> **DIRECTIONS**
All lines from the one with "(IV) Meet statewide" to the end of the listing below are to be transcribed exactly; both end lines are included, and no other lines are.

>>>

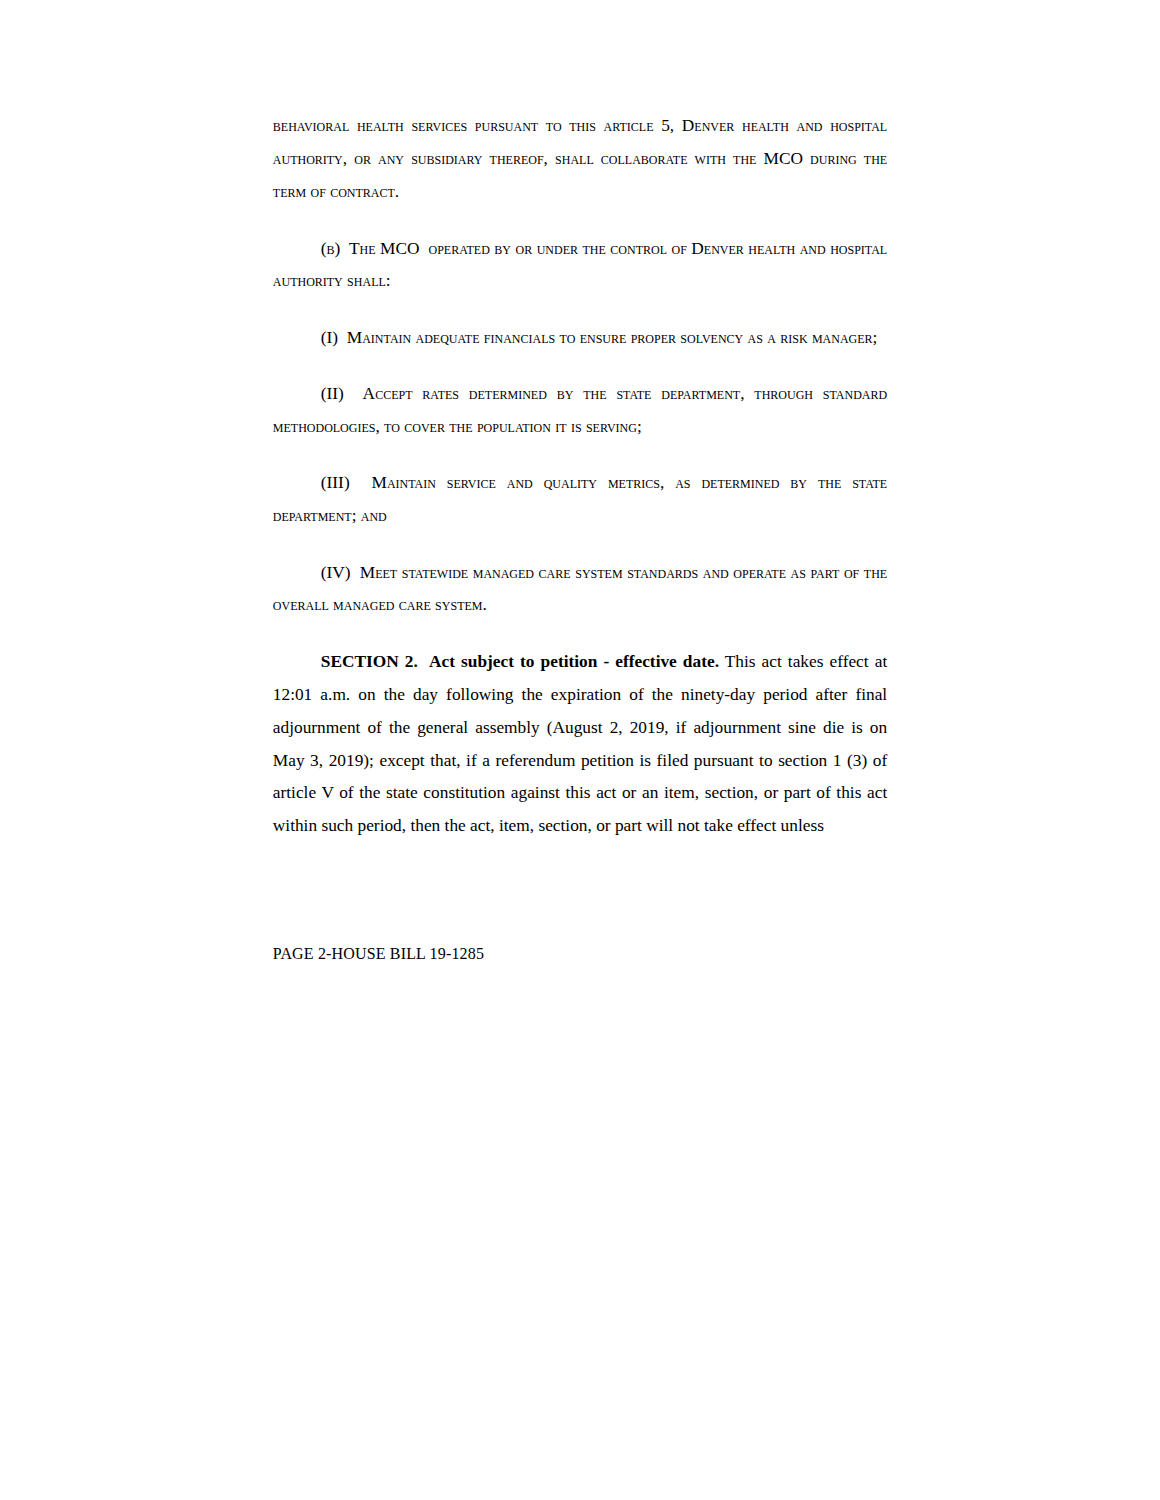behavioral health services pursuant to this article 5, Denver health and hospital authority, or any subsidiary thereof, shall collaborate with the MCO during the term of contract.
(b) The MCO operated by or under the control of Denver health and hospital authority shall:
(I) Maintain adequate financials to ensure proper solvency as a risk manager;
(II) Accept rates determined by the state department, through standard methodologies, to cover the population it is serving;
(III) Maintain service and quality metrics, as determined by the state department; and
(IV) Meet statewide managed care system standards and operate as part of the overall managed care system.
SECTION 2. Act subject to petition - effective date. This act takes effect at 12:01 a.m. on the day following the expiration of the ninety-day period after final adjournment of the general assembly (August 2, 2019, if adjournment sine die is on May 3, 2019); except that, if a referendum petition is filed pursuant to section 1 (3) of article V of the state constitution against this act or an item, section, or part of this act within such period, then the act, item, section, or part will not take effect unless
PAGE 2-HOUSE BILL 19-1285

<<<

> **EXERCISE SOLUTION**
(IV) Meet statewide managed care system standards and operate as part of the overall managed care system.
SECTION 2. Act subject to petition - effective date. This act takes effect at 12:01 a.m. on the day following the expiration of the ninety-day period after final adjournment of the general assembly (August 2, 2019, if adjournment sine die is on May 3, 2019); except that, if a referendum petition is filed pursuant to section 1 (3) of article V of the state constitution against this act or an item, section, or part of this act within such period, then the act, item, section, or part will not take effect unless
PAGE 2-HOUSE BILL 19-1285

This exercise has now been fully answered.